Kalau bisa dibilang, mahasiswanya ini memiliki wajah yang tampan –kelewat tampan malah. Kulit mayat pucatnya menyatu indah dengan rambut berwarna hitam keabu-abuan. Hidung sempurnanya membentuk sudut yang luar biasa. Bibir tipis mempesona dan manik mata yang seolah menyiratkan ribuan kata.
Bahkan dalam sekilas saja, Luhan menilai mahasiswanya yang benama Oh Sehun itu, sempurna.
Dan wajah menakjubkan Sehun itu sudah mampu membuat Luhan memperhatikan mahasiswanya itu dalam diam selama satu semester penuh.
Yah, meskipun Sehun sering membolos saat mata kuliahnya, tapi Luhan cukup bisa memperhatikan gerak-gerik Sehun.
Entahlah, ia hanya penasaran dengan pria itu.
Luhan menarik kursinya sedikit ke belakang, membuka laci dan mengambil beberapa kertas dari dalam sana. Tanpa bicara lagi, ia meletakkan tumpukan kertas itu kehadapan Sehun dan seolah bisa mengerti apa yang Luhan mau, pria itu mulai membuka, membaca satu demi satu.
Luhan tau Sehun nyaris terjungkal saat membuka satu demi satu lembaran kertas itu, ia hanya bisa menahan tawa mengejek puas dalam hati.
"Sebanyak ini, Miss?" protesnya dengan suara berat.
"Ya, itu yang teman-temanmu kerjakan selama satu semester dan kau hanya punya waktu semalaman untuk mengerjakannya,"

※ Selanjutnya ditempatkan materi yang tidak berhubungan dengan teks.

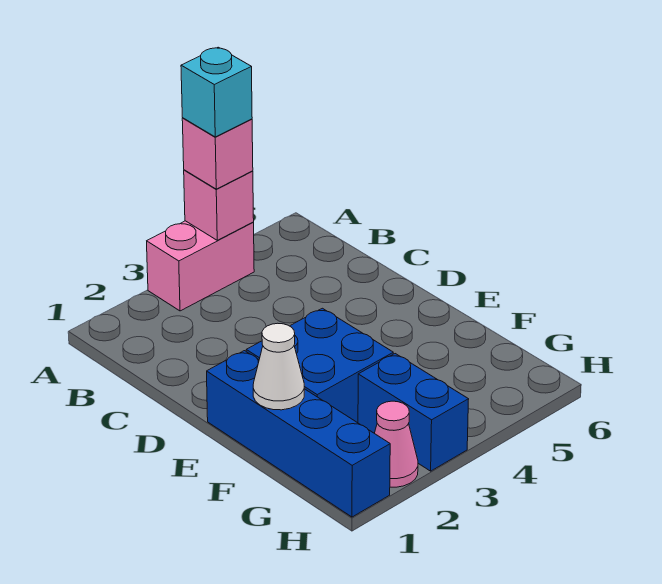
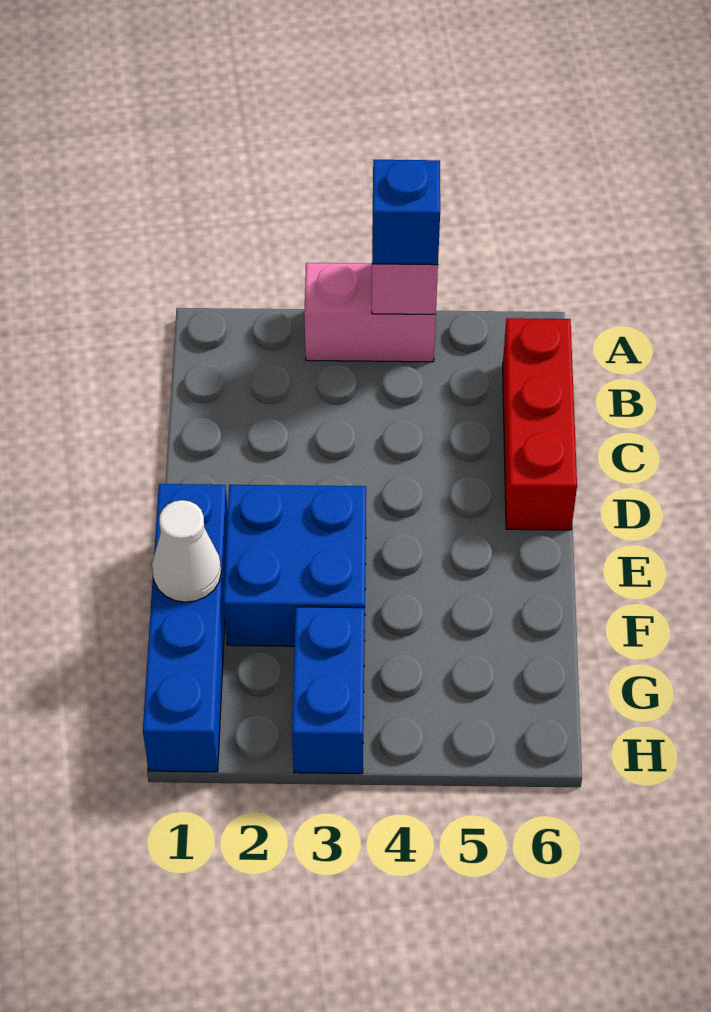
pink 1x1 brick [182,118,253,189] -> blue 1x1 brick [372,160,440,265]
cyan 1x1 brick [181,47,252,137] -> none
none -> red 1x3 brick [503,318,577,530]
pink 1x1 cone [374,401,418,487] -> none

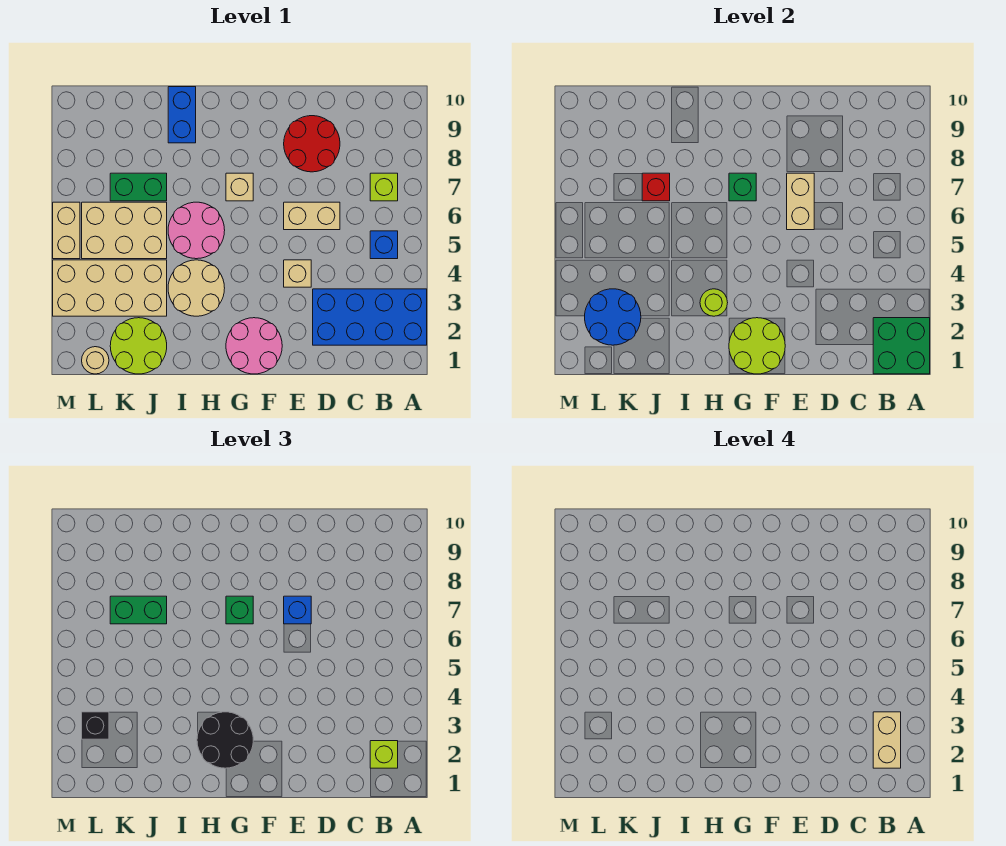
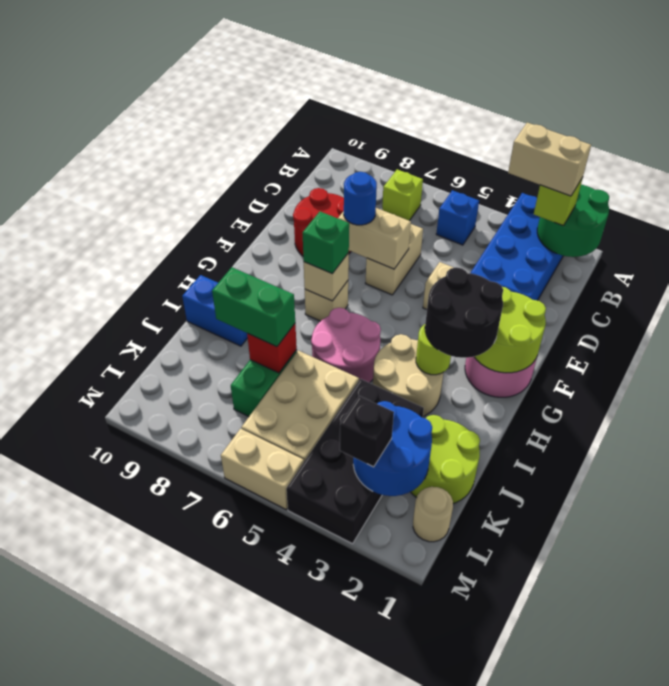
green 2x2 brick [873,318,930,374] -> green 2x2 round brick [537,185,609,257]
blue 1x1 brick [284,596,311,624] -> blue 1x1 round brick [344,172,377,225]
green 1x1 brick [729,173,756,201] -> tan 1x1 brick [304,253,349,301]
tan 2x4 brick [53,260,167,316] -> black 2x4 brick [286,379,424,544]
green 1x2 brick [110,596,167,624] -> green 1x2 brick turned to [212,267,295,347]

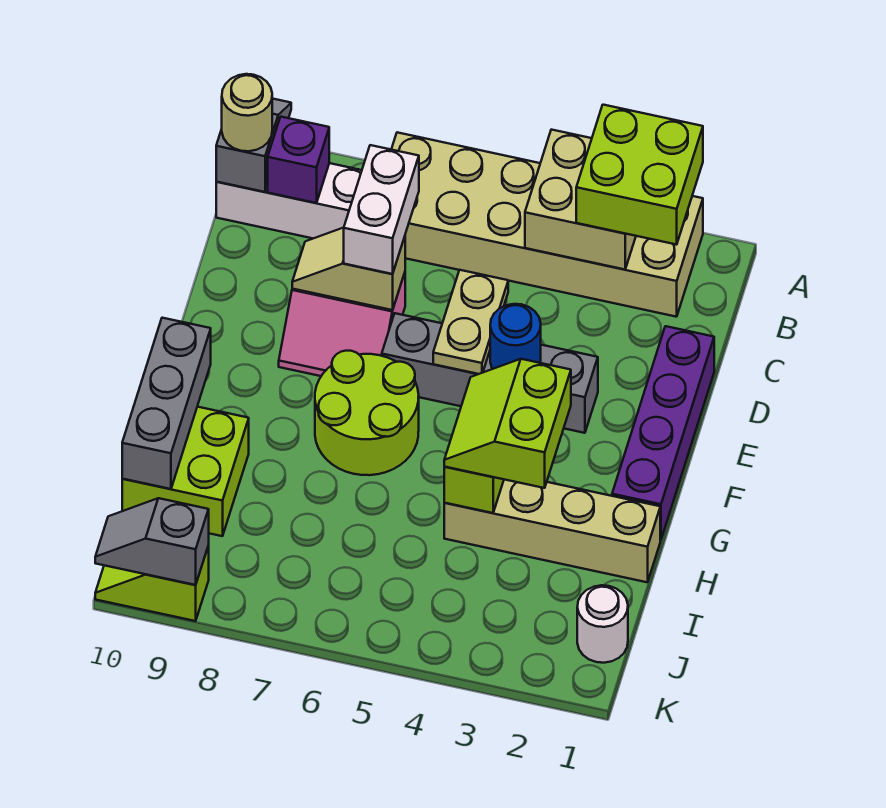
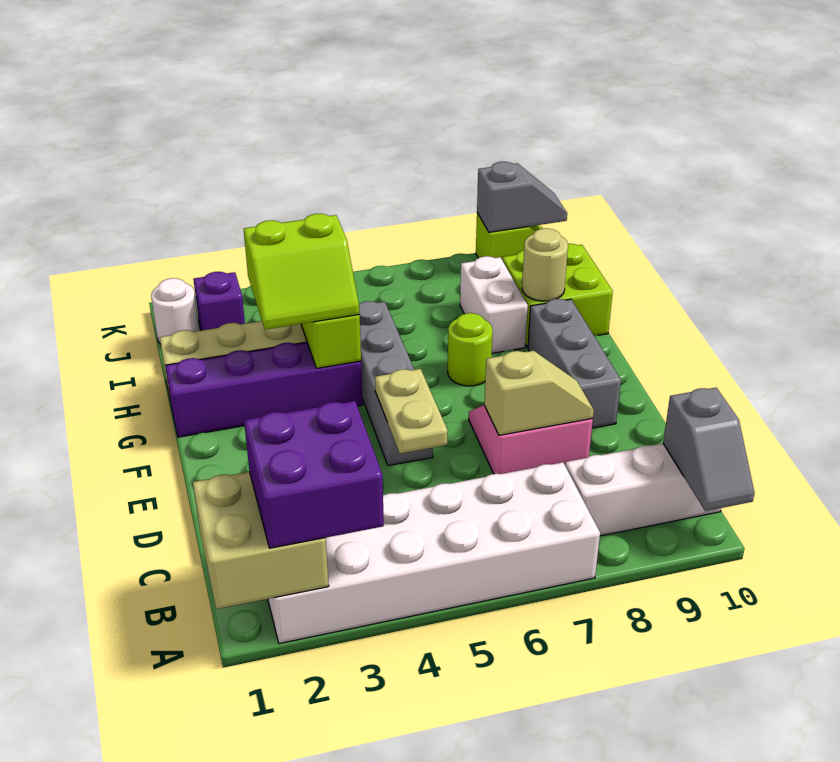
tan 2x6 brick [391,132,703,317] -> white 2x6 brick [268,462,600,644]
lime 2x2 brick [576,105,703,245] -> purple 2x2 brick [244,401,384,548]
tan 2x2 brick [525,130,636,269] -> tan 2x2 brick moved to [193,472,329,609]
purple 1x1 brick [268,117,329,203] -> purple 1x1 brick moved to [194,272,245,330]
tan 1x1 round brick [222,74,272,151] -> tan 1x1 round brick moved to [522,228,568,301]
white 1x2 brick [344,145,419,274] -> white 1x2 brick moved to [460,256,528,353]
purple 1x4 brick [612,326,714,540] -> purple 1x4 brick turned to [165,342,363,437]
grey 1x4 brick [382,313,598,433] -> grey 1x4 brick turned to [359,301,433,466]
blue 1x1 round brick [490,304,541,369] -> none
lime 2x2 round brick [315,351,419,475] -> lime 1x1 round brick [448,313,493,386]
lime 2x2 slope [444,359,571,488] -> lime 2x2 slope turned to [244,214,360,330]
grey 1x3 brick [122,318,211,489] -> grey 1x3 brick moved to [528,299,621,428]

Luhan bisa mendengar Sehun membisikkan kata gila dengan suara yang teramat tipis, tapi ia terlalu sibuk untuk peduli.
Menit demi menit, yang Luhan dengar hanya suara jemarinya yang beradu dengan keyboard komputer lipat, suara napas keras Sehun, dan bisikkan samar Baekhyun yang berbicara melalui sambungan telepon. Ini terlalu menyenangkan untuknya dan pasti sangat menyiksa untuk Sehun.
"Luhan, kau akan disini sepanjang malam?" suara Baekhyun yang datang dari pintu depan ruangannya membuat Luhan tersenyum tipis, melirik gadis itu dan Sehun bergantian.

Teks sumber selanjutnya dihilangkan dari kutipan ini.